Barefeats has once again put a short DaVinci Resolve benchmark online, which can provide some interesting information about the GPU substructure of the popular editing, grading, audio and compositing program. Barefeats only tests on the Mac, but there also with the old Mac Pros (the "cheese graters"), which can still record Nvidia cards via PCIe.
The results were recorded under Resolve 14, with version 15 benchmarks to be submitted as soon as a final version is available. The results tend to coincide with our experience, even if barefeats only uses a single Resolve function (Noise Reduction) as a benchmark.
Only with an Nvidia card you can use all three GPU libraries under MacOS, whereby CUDA still calculates fastest under Resolve. OpenCL renders about 10 percent slower under Nvidia, Metal is about 15 percent behind CUDA.
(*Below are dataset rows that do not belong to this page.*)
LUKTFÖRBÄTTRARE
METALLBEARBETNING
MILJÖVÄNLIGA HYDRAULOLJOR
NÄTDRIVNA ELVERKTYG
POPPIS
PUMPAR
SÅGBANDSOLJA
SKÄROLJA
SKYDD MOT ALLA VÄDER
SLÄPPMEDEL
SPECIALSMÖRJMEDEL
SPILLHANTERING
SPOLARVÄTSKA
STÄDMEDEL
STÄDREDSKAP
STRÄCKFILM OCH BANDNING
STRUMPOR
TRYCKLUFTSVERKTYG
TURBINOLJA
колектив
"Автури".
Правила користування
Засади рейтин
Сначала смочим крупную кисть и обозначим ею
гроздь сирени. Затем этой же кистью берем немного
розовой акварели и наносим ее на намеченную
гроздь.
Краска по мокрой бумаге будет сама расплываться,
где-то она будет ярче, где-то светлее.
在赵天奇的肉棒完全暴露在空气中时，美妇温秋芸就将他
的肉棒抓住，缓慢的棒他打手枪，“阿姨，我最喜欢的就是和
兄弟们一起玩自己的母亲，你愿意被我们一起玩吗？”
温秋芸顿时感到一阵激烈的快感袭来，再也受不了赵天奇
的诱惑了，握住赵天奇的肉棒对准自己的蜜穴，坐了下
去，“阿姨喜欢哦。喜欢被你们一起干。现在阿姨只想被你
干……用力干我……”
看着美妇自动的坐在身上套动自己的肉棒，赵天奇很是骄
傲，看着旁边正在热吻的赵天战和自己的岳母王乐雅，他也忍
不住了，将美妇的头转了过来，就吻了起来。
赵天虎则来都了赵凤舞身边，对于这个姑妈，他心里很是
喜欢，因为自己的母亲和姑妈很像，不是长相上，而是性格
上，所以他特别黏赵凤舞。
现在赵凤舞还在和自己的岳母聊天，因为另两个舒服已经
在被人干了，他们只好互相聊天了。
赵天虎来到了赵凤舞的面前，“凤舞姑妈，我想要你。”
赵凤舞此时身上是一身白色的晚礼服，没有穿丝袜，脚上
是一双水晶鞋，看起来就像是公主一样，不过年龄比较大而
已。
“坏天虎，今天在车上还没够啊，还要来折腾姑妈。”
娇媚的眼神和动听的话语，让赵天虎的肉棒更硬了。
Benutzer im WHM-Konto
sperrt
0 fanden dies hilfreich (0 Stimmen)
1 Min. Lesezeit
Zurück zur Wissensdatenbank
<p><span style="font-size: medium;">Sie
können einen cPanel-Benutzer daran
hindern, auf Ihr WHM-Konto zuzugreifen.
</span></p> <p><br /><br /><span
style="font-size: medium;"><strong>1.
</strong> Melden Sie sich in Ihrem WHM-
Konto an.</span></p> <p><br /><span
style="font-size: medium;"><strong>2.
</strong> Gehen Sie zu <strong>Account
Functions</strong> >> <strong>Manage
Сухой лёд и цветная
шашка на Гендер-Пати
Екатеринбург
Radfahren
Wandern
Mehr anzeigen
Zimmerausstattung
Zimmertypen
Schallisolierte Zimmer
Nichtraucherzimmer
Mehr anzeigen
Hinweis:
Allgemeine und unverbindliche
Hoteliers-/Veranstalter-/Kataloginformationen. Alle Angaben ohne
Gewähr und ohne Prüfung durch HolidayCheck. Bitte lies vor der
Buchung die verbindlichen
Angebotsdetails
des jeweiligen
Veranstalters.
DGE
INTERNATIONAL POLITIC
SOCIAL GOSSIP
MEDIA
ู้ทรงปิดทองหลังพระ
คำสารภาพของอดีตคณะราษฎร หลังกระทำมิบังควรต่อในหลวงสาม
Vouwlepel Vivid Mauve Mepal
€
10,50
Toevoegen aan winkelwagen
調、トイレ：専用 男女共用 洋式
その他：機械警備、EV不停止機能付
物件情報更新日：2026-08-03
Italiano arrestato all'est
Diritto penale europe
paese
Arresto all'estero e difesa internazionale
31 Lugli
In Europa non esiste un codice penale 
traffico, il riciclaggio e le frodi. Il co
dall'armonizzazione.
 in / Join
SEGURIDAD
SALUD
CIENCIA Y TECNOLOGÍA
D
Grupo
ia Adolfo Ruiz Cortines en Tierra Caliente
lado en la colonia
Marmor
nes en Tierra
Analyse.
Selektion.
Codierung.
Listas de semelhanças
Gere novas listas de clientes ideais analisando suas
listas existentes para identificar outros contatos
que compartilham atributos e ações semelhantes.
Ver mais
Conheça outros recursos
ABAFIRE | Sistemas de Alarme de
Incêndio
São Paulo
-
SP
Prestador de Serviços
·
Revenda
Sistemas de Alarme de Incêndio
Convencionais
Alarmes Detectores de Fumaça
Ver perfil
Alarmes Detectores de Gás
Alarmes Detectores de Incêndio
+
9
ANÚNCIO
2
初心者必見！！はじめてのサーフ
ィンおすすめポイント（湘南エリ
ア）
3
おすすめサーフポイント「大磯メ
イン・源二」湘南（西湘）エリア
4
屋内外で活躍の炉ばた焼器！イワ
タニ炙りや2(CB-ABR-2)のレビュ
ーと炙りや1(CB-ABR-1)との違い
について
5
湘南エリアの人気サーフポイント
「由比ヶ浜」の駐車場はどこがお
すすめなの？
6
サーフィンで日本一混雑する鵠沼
When using AMD graphics cards (in this test only VEGA GPUs) OpenCL with up to 50 percent performance advantage can sometimes clearly distinguish itself from Metal.
Actually Metal should deliver the best results, because this is the most modern GPU interface, which is just advertising with its efficiency through low overhead. The results are therefore surprising and can now mean two things. Either the CUDA and OpenCL effects are even better optimized and the metal implementation must still mature in the future. Or metal is not so suitable for use as a video effect accelerator.
However, the (developer page of Apple), which explicitly shows DaVinci Resolve as a demonstration image for advertising purposes (and curiously not its own FinalCutProX), speaks against the latter.
And another interesting side information to take home from the Bearefeats test: An AMD Radeon Vega64 plays in the same league as the Nvidia Titan XP under Resolve.